When to use the Horn

The correct way to use the horn is as a means of warning other drivers and pedestrians that you are there if you think that they cannot see you. This might be if a pedestrian is crossing the road and you believe that they are not aware of your presence. Or if you are driving around a blind bend you can use the horn to warn other drivers that you are there.

Make sure you only apply little beeps of the horn rather than a long loud press as this can sound aggressive. The horn should not be used when you are aggravated because another driver has done something you are not happy with. Do not use your horn when the car is stationary (unless there is an emergency) and avoid using the horn in residential areas between 11.30pm and 7am.

The Meaning of Flashing Headlights

When a driver flashes their headlights at you it can be for a number of reasons. Drivers should flash their headlights to let someone know they are there if the horn will not be heard, or if it is during the hours when the horn should not be used.

Drivers may also be flashing their headlights at you to thank you, to let you emerge before them, to inform you that you need to put your lights on or that your lights are too bright, to warn you that there is something wrong with your car, or that there is a hazard ahead.
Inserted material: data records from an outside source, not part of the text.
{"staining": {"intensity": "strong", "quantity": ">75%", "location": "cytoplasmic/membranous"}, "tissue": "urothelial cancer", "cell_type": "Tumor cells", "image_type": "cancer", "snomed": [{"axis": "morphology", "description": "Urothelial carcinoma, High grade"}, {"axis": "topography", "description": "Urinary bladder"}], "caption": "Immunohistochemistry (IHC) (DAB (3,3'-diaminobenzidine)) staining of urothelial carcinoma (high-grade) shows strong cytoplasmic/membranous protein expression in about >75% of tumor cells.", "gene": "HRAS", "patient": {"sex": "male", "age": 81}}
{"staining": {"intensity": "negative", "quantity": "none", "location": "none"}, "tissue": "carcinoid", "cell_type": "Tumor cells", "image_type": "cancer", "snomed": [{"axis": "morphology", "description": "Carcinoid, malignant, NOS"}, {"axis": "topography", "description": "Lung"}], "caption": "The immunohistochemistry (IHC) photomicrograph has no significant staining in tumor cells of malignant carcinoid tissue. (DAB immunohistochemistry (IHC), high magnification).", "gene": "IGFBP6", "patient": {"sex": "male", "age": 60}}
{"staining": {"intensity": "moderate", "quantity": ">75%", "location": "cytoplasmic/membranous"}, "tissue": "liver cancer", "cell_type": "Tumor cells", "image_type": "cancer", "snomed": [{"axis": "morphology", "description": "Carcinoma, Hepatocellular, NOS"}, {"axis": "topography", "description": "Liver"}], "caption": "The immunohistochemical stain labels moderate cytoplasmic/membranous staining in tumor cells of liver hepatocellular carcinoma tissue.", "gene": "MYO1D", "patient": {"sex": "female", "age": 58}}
It can be for any number of reasons.

You should not flash your lights to put pressure on other drivers or to let them out of a junction as this needs to be their own decision.

How to Use and Read Arm Signals

Drivers use arm signals very infrequently, but it is good to know the meaning of the signals just in case you need to interpret or use them.

These are the other arm signals that drivers use to other drivers:

  1. Left turn= Right arm out and rotating forward
  2. Right turn = Right arm out and palm facing forward
  3. Slow down or stop = Right arm out, palm down and moving up and down

These are the arm signals that a driver can give to traffic controllers:

  1. Left turn = put your left arm out to the side
  2. Right turn = put your right arm out to the side
  3. Straight ahead = lift up your left arm in the air, as shown in the picture below

On some occasions, perhaps when the traffic lights have failed or there is an obstruction in the road, you will need to know how to interpret the arm signals of the traffic controller.

These images are telling drivers to STOP from different directions:

  1. Image one is stopping traffic approaching from the front
  2. Image two is stopping traffic approaching from the front and behind
  3. Image three is stopping traffic approaching from behind

These images are to Beckon Traffic On from different directions:

  1. Image one is beckoning traffic on from the side
  2. Image two is beckoning traffic on from the front
  3. Image three is beckoning traffic on from behind

Below are the signals given by School Crossing Patrols:

 

  1. Image one tells pedestrians not to cross
  2. Image two tells pedestrians to get ready to cross, and drivers to be ready to stop
  3. Image three is the barrier to inform pedestrians to stop crossing
  4. Image four tells all vehicles that they must stop.

Conclusion

Getting the hang of the different types of signals, when to signal and when not to signal can seem a little daunting when you are first learning to drive. However, with practice and common sense, you will soon perfect the technique. Remember to only signal when you are ready to make the movement you intend to make and only signal if another driver or pedestrian will benefit from it.